Presentation Authors: Adam Maxwell*, Brian MacConaghy, Michael Bailey, Mathew Sorensen, Oleg Sapozhnikov, Seattle, WA
Introduction: Burst wave lithotripsy (BWL) is a preclinical technology that uses focused ultrasound bursts to fragment stones. Unlike shock wave lithotripsy, stones fracture into specific fragment sizes which are controlled by the ultrasound frequency. To understand and better optimize characteristics of BWL, we aim to determine the mechanisms of stone fracture with focused ultrasound. This study used photoelasticity imaging to visualize burst wave propagation in stone models and identify particular elastic wave modes causing stresses in stones.

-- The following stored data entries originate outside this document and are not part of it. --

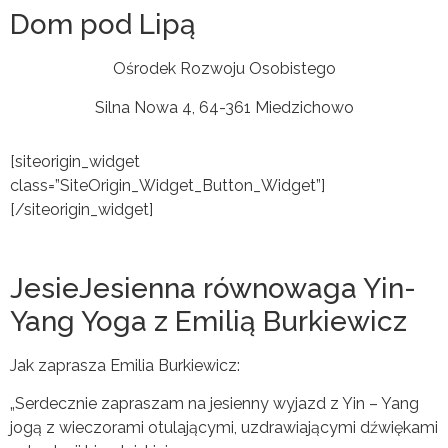
Dom pod Lipą
Ośrodek Rozwoju Osobistego
Silna Nowa 4, 64-361 Miedzichowo
[siteorigin_widget
class=”SiteOrigin_Widget_Button_Widget”]
[/siteorigin_widget]
JesieJesienna równowaga Yin-
Yang Yoga z Emilią Burkiewicz
Jak zaprasza Emilia Burkiewicz:
„Serdecznie zapraszam na jesienny wyjazd z Yin – Yang
jogą z wieczorami otulającymi, uzdrawiającymi dźwiękami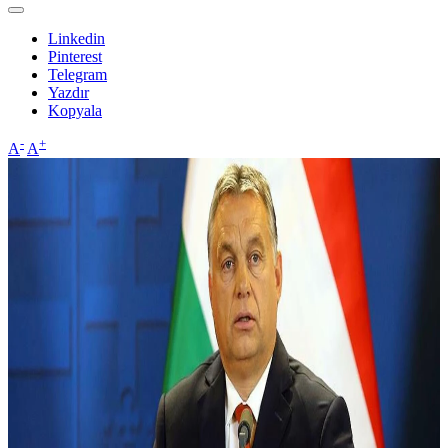
Linkedin
Pinterest
Telegram
Yazdır
Kopyala
-
+
A
A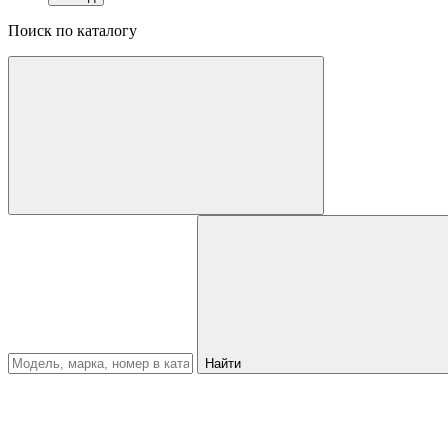
Поиск по каталогу
Найти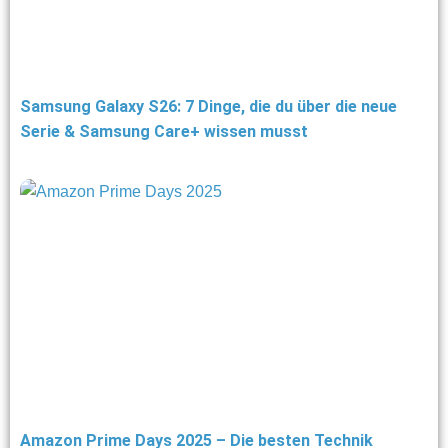
Samsung Galaxy S26: 7 Dinge, die du über die neue
Serie & Samsung Care+ wissen musst
Amazon Prime Days 2025 – Die besten Technik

Methods: Three focused ultrasound transducers with frequencies of 170, 340, and 800 kHz were used to apply BWL pulses to kidney stone models in a water bath. The models were rectangular, cylindrical, or irregular in shape, made from epoxy or glass (transparent materials displaying stress birefringence) and ranged from 6-26 mm in dimension. Each stone model was positioned in a chamber of index matching fluid submerged in the water bath. An LED light was used to generate circularly-polarized light pulses for back-illumination of the stone. A high-speed camera was used with a stroboscopic method to capture video sequences of ultrasound propagation through each stone model with effective frame rates up to 4 million frames per second. Elastic wave modes in the stone were analyzed and compared with numerical calculations of wave modes. These data were also compared to locations of fractures in experiments where artificial stones were exposed to BWL in vitro.
Results: Formation of longitudinal and shear waves in the model was visualized. Results showed development of periodic stresses in the stone that appear as bright regions on the image with the spacing dependent on frequency (Figure). These patterns were identified as guided wave modes, which form standing waves upon reflection from the distal surfaces of the stone model, causing a uniform 'grid' of oscillating stress points. Observed wave patterns correlated with specific numerically calculated modes dependent on frequency and material. Artificial stones exposed to BWL produced cracks at positions calculated by this mechanism.
Conclusions: These results support guided wave production and reflection as a mechanism of stone fracture in BWL. This mechanism can describe the features of crack spacing and its frequency dependence observed in experiments.
Source of Funding: Work supported by NIH NIDDK grants K01 DK104854, P01 DK043881 and resources from the VA Puget Sound Health Care System.